ペストワクチンに免疫増強薬を結合、バイオテロに備えて研究中
Medical Tribune 2005.6.16
〔シカゴ〕ウェイクフォレスト大学(ノースカロライナ州ウインストンセーラム)徴生物学・免疫学のStevenB.Mizel教授は「免疫増強薬としてフラジェリン(細菌のべん毛に含まれる蛋白質)を併用するペストワクチンをペスト菌抗原と組み合わせると防御効果が得られる」と,米国消化器病協会(AGA)年次集会で報告した。

 肺ペストにも有効
「黒死病」とも呼ばれるペストは,欧州では中世期に人口の大半を犠牲にした。現代はバイオテロに使われるのではないかと恐れられているが,ついに好敵手が発見された。

 Mizel教授によると,フラジェリンを結合させたワクチンは,この疾患で最も脅威的である肺ペストに対して免疫のあるマウスや霊長類のいずれにおいても効果的である。ペストで最も危険な種類は肺ペストで,治療しなければ3〜4日で死亡する。

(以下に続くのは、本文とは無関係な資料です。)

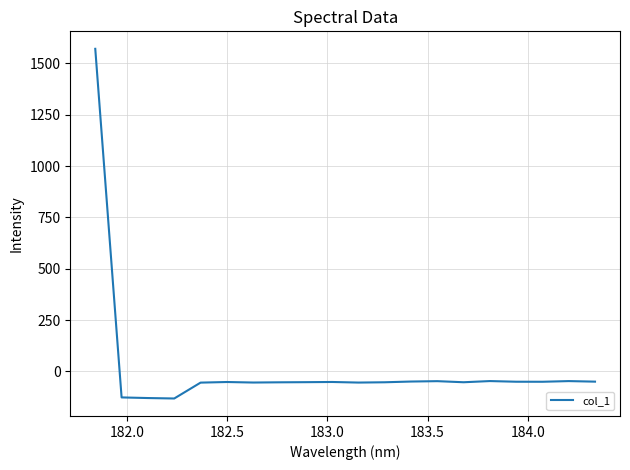

What is the minimum value shown in the chart?

-131.6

 サルの場合,ワクチンは効果的だったうえにワクチンに伴う副反応も見られなかった。また,免疫されたマウスは生き残ったが,対照マウスは3日以内に死亡した。

 予防効果はワクチン接種後3か月以上継続した。また,免疫増強薬をワクチンに加えると,ペスト菌に対する抗体レベルは,同菌から得られた蛋白質だけを注射した場合に比べて50万倍にも上昇した。

 同教授は,事前のフラジェリンへの免疫は免疫増強薬として作用するフランジェリンの機能を妨げるものではないことに注意を促した。これにより,フラジェリンに対する抗体を持つ動物でも抗体を持たない動物と同様に免疫増強薬として効果的であるとしている。

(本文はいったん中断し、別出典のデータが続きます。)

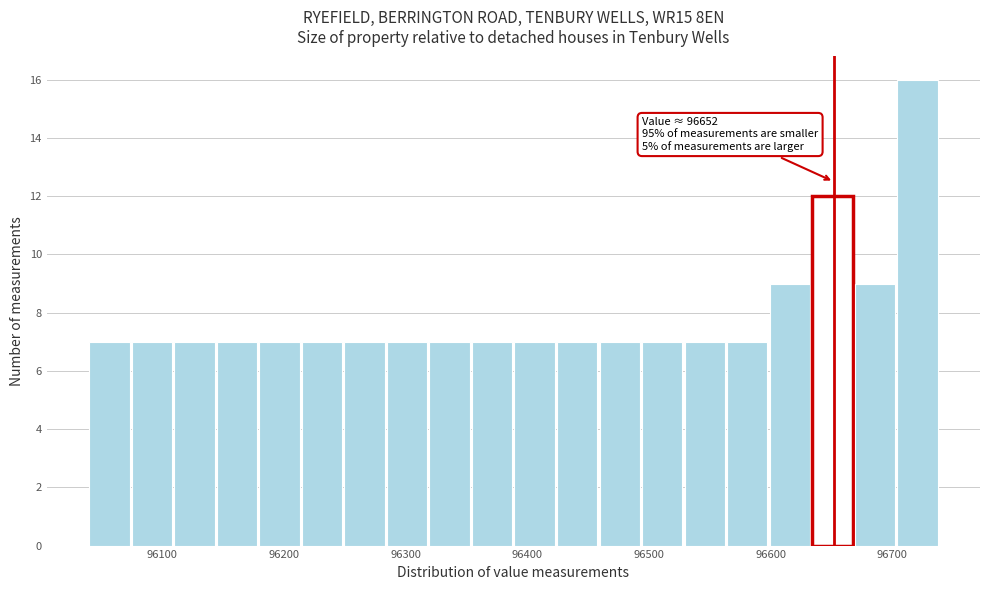

Around what value on the x-axis is the tallest bar? Give the approximate position of its centre, as read against the axis.

96720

 同教授は「このことは,フラジェリンがさまざまな種類のワクチンに対して使えることを意味している。

新しいペストワクチンは数滴点鼻するだけで効果があるので,注射の必要がないことも利点である」と述べた。

 同教授らは,次のステップとして,ワクチンの有効性を確かめるためサルを対象に研究を進めてからヒトでも検討する予定だという。

 この研究は,米国立衛生研究所(NIH)が助成した5年計画で予算910万ドルのバイオテロリズム行動計画研究プログラムの一部である。このプログラムには,ほかに同大学医学部の6人の研究者と米疾病管理センター(CDC)により危険な病原体の研究を許可されたバージニア工科大学(バージナ州ブラックスパーグ)のバイオ安全管理研究所が参加している。